Network Security audit is an important tool for any organization in order to understand the precautions taken against the everyday security risks. Quite often many technical solutions have been deployed in order to fix a specific security problem, but due to misconfiguration or lack of understanding of the technology or the problem trying to be solved, only limited value is gained from the solution.
Through the extensive experience gained by the KBITS senior technical team, we can offer a holistic view of the network security implemented in an organization. Our Network Security Assessment can be used as an important planning tool in addressing identified issues and handling security objectives at hand. Following is the methodology for Security Assessment:
Data Gathering & Project Set up:
1. Review of the project assumptions.
2. Detail the list of IP addresses to be scanned.
3. Arrange to configure (IDS/IPS) to accept the originating IP address.
4. Optional scan using User credentials.
5. Contact information for both parties.
6. Plan the scans including time-of-day.
Scanning Tools Set-up:
Configure vulnerability scanning tools for ‘Safe’ mode.

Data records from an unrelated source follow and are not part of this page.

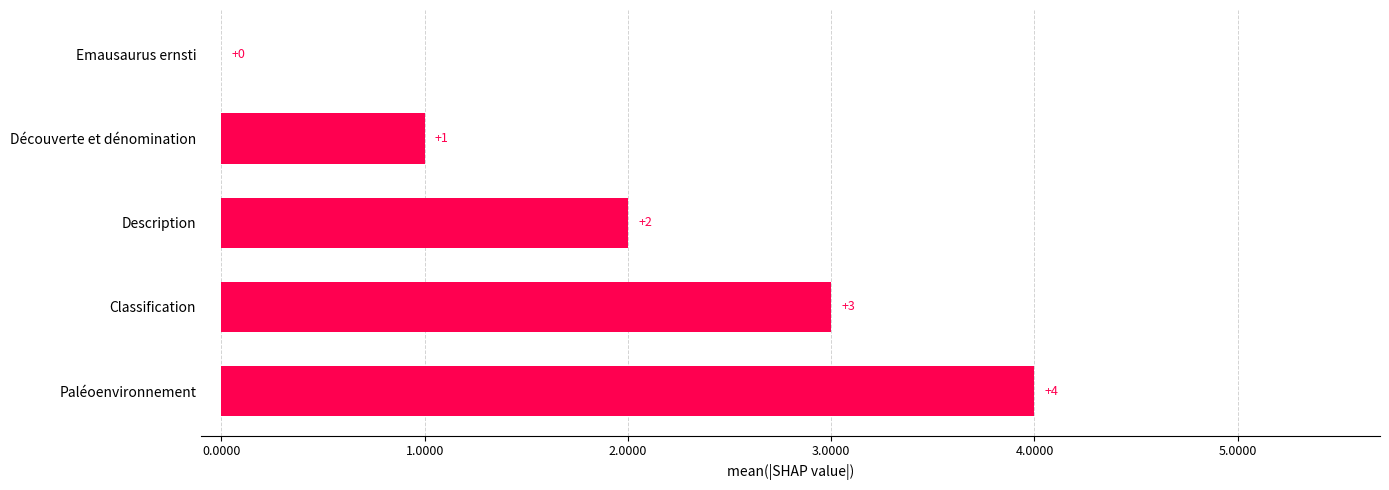

Where is the data nearest to the value 2?

Description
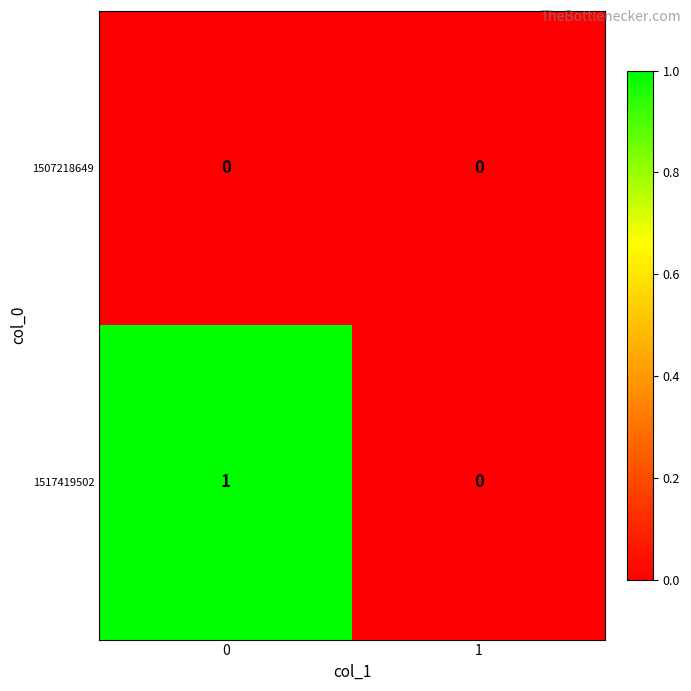

Which series has the largest total across all categories?

1517419502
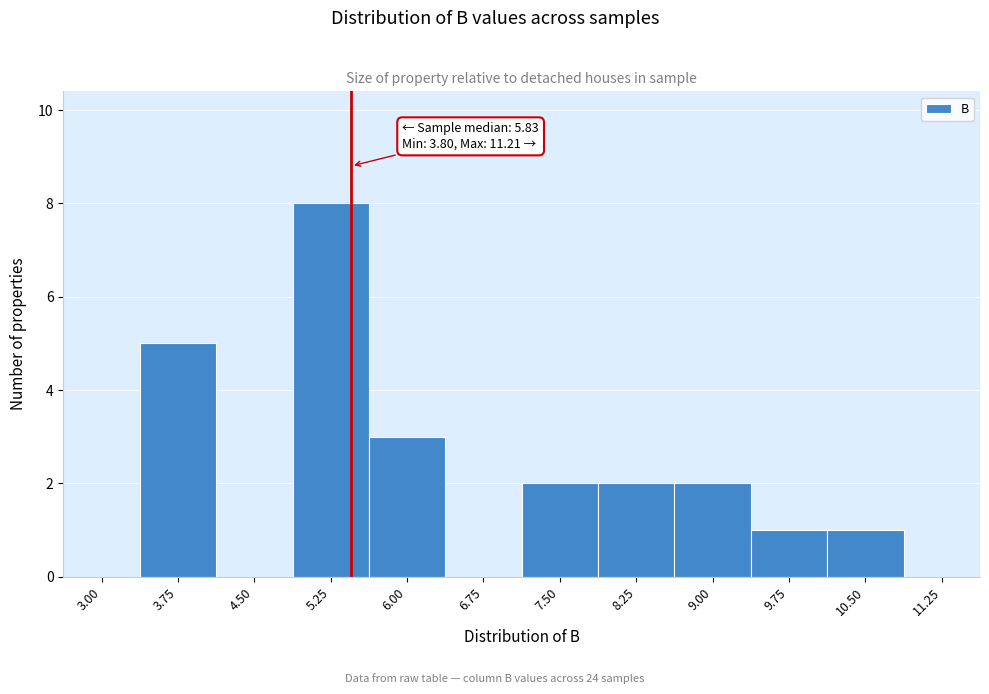

Reading right to left, extract all data points from this chart.

11.25=0	10.50=1	9.75=1	9.00=2	8.25=2	7.50=2	6.75=0	6.00=3	5.25=8	4.50=0	3.75=5	3.00=0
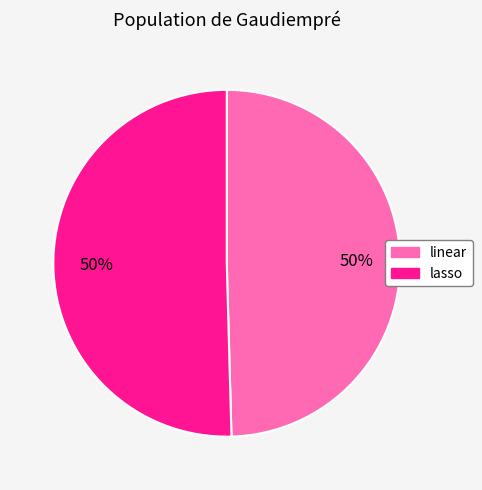

To the nearest percent, what is the average slice percentage?

50%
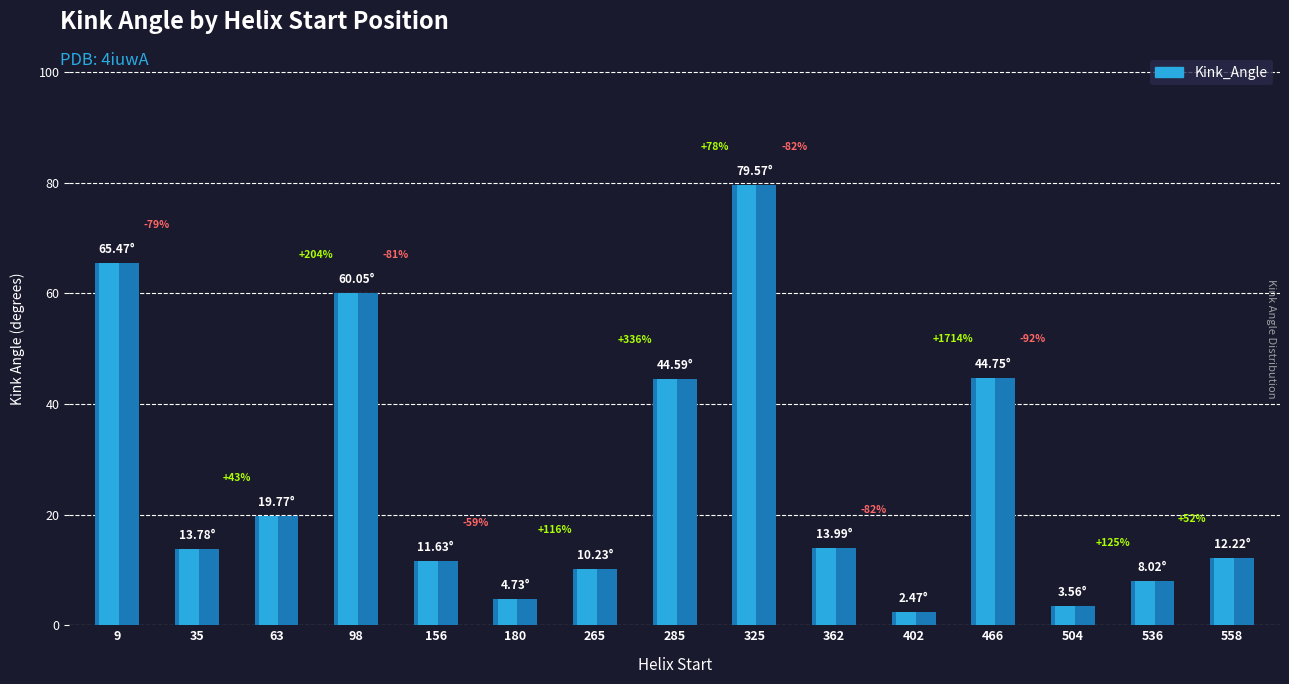

What is the change in value from 362 to 402?

-11.5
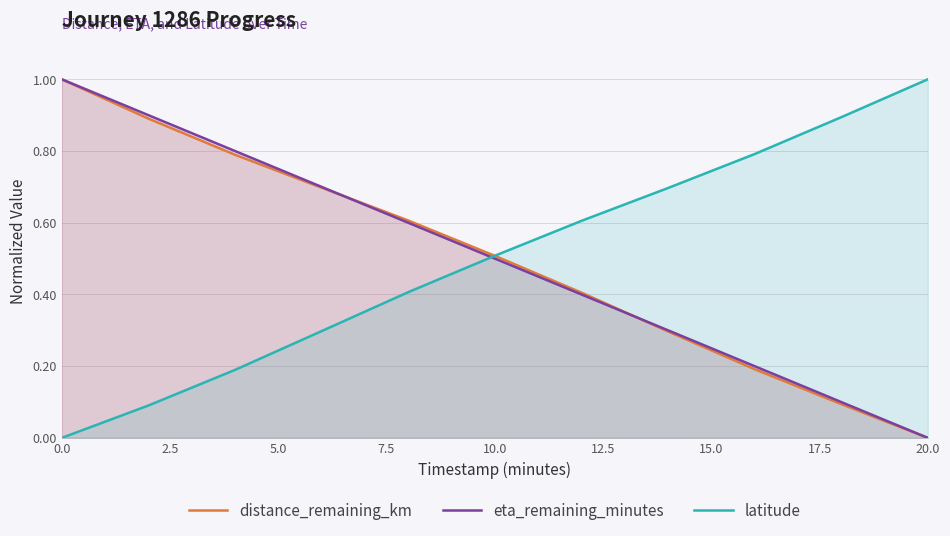

The latitude series shows 1.7 at 20.0. True or false?

False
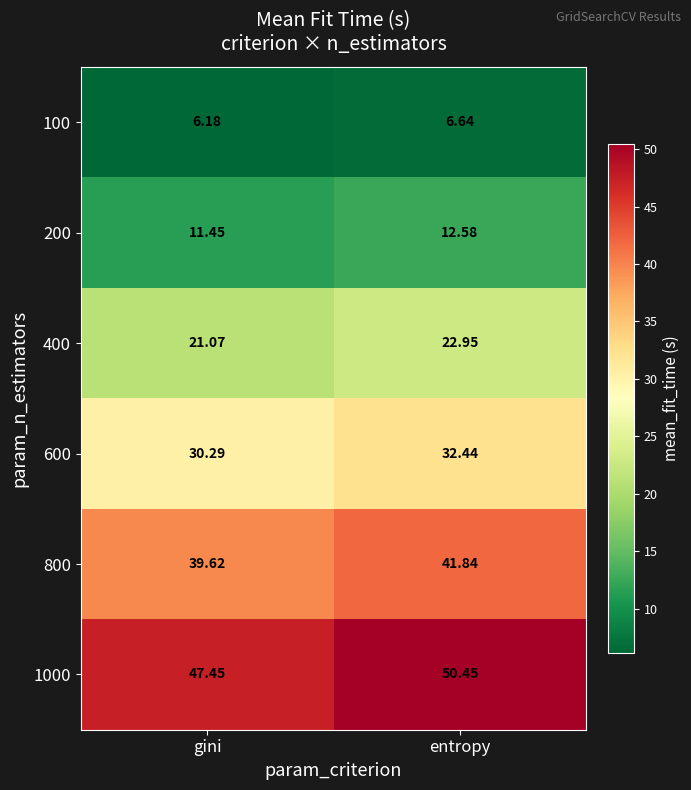

At which label is 600 closest to 31?

gini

Conduct Vulnerability Scans:
Perform an in-depth scan of the IP addresses provided and any optional User credential scans to identify security weaknesses and vulnerabilities.
Vulnerability Research & Verification:
1. Verify all vulnerabilities discovered.
2. Identify false positives.
3. Determine the potential impact of exploited vulnerabilities.
4. Prioritize remediation efforts.
5. Generate specific recommendations for remediation.
Report Creation & Project Close-out:
1. Deliver a final report.
2. Scheduled project close-out teleconference.
3. Ensure full understanding of the recommended remediation actions.
4. Facilitate an effective knowledge transfer.